● Exercise aim:
Give the lines in the rows below as a JSON list of strings, one string per line and blank lines left out, from the line with "genus: Psilotrichopsis" up to and including the last line of the rows. Leave the pictures out of the answer.

[Dataset items]
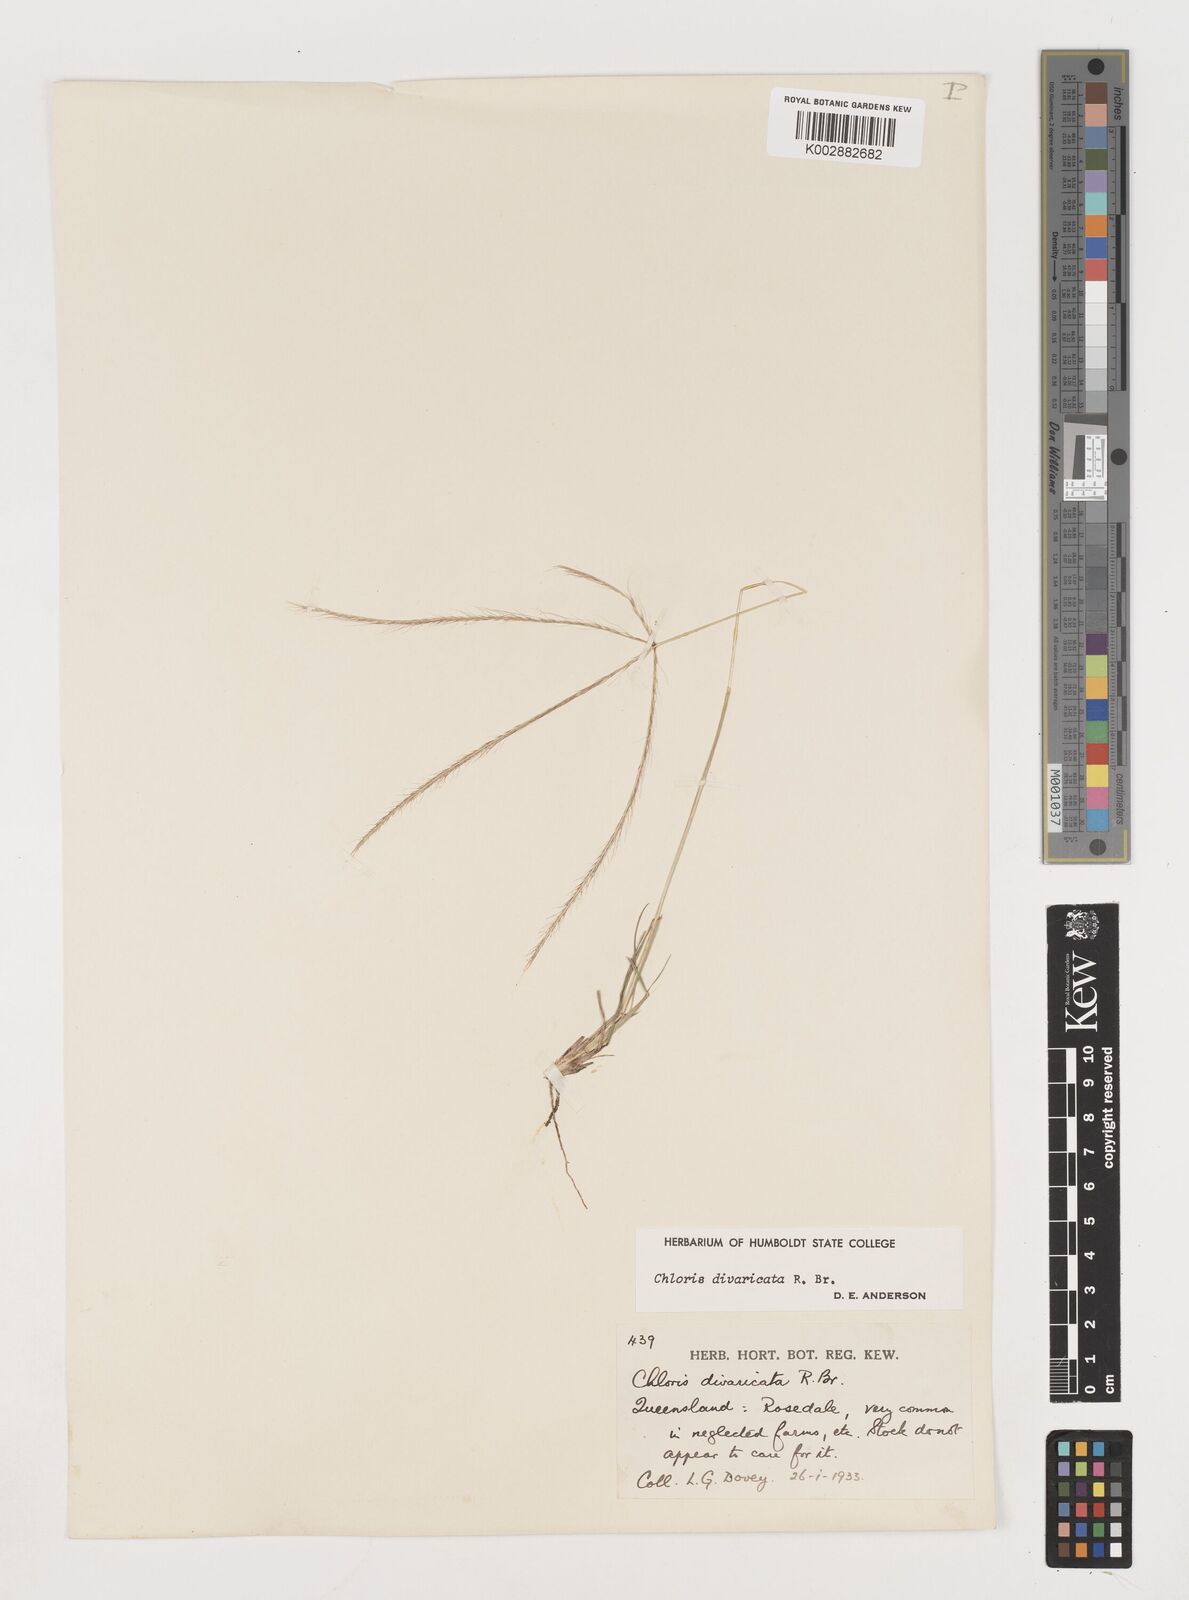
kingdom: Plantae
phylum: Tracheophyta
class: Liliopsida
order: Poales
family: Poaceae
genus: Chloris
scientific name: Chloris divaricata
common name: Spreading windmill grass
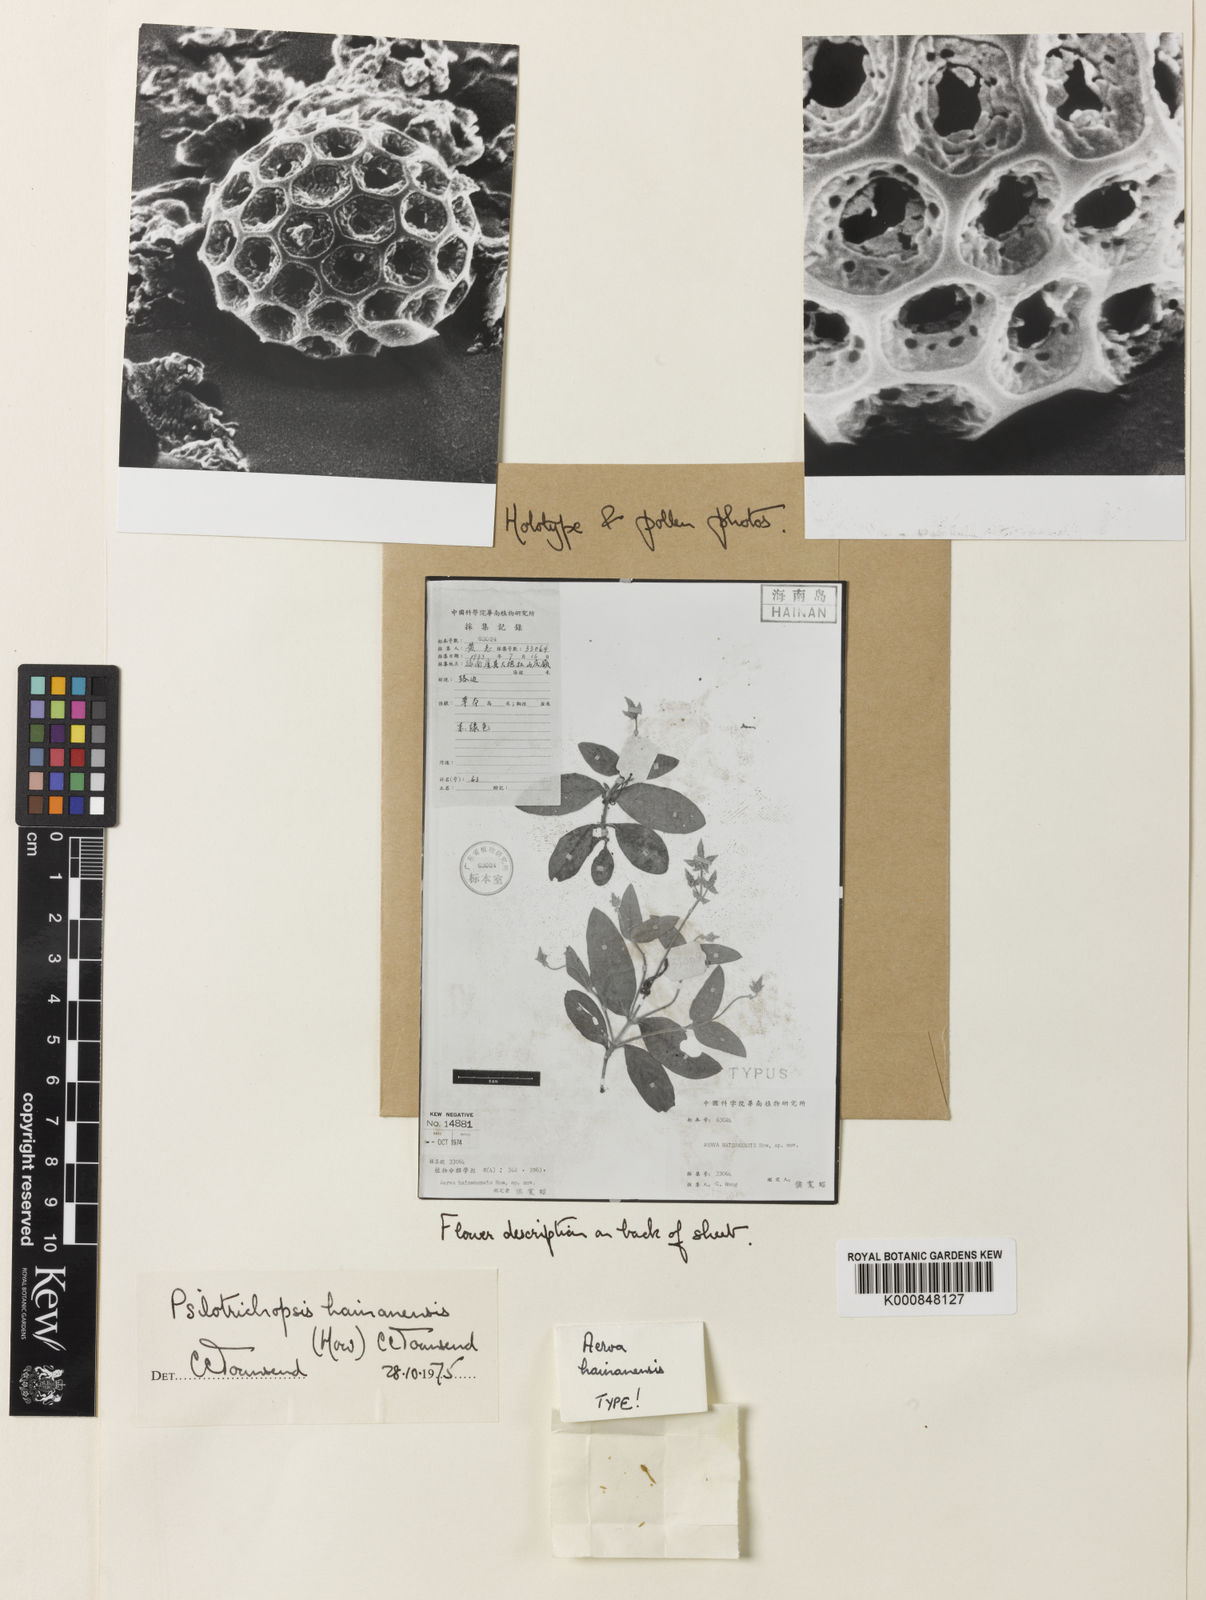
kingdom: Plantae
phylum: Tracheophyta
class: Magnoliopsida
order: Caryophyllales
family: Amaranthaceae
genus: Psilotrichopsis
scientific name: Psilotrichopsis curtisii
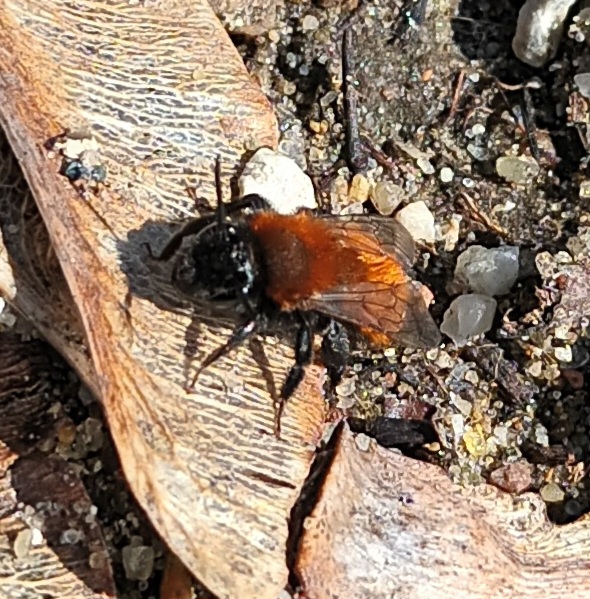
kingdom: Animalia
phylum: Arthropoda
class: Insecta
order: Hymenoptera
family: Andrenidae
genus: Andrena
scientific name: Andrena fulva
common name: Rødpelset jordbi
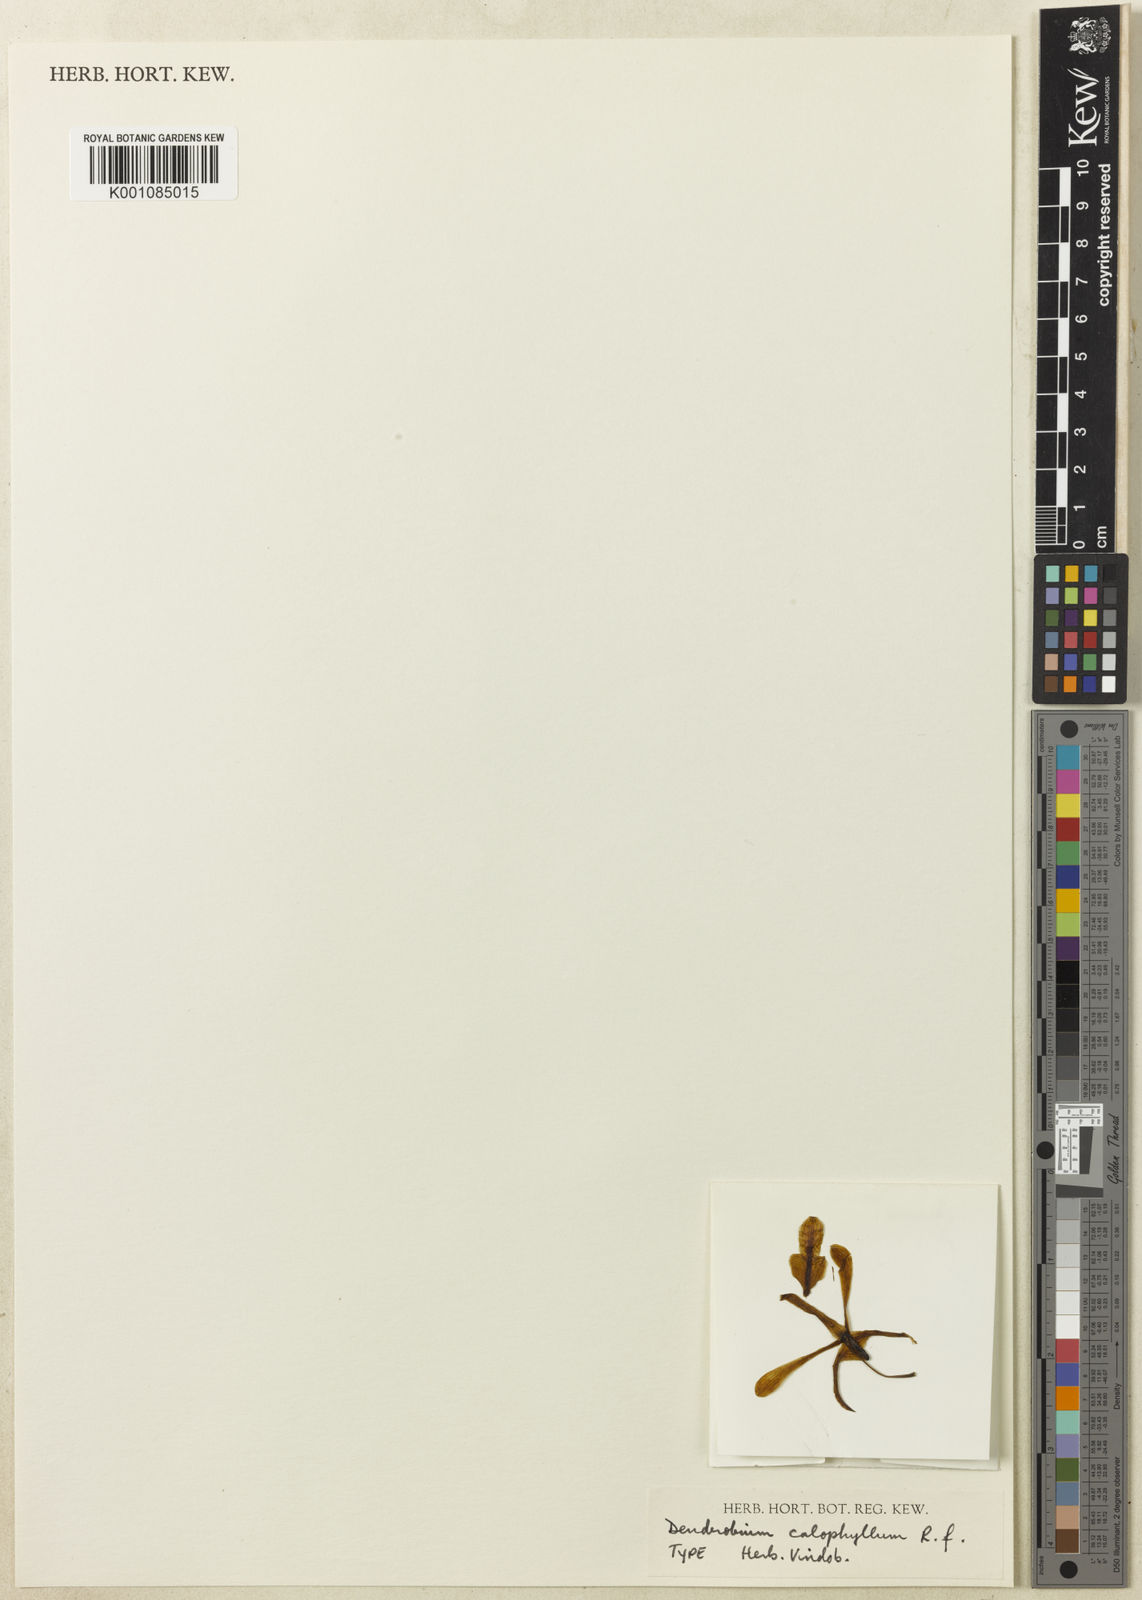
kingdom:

● Exercise output:
[
  "genus: Psilotrichopsis",
  "scientific name: Psilotrichopsis curtisii",
  "kingdom: Animalia",
  "phylum: Arthropoda",
  "class: Insecta",
  "order: Hymenoptera",
  "family: Andrenidae",
  "genus: Andrena",
  "scientific name: Andrena fulva",
  "common name: Rødpelset jordbi",
  "kingdom:"
]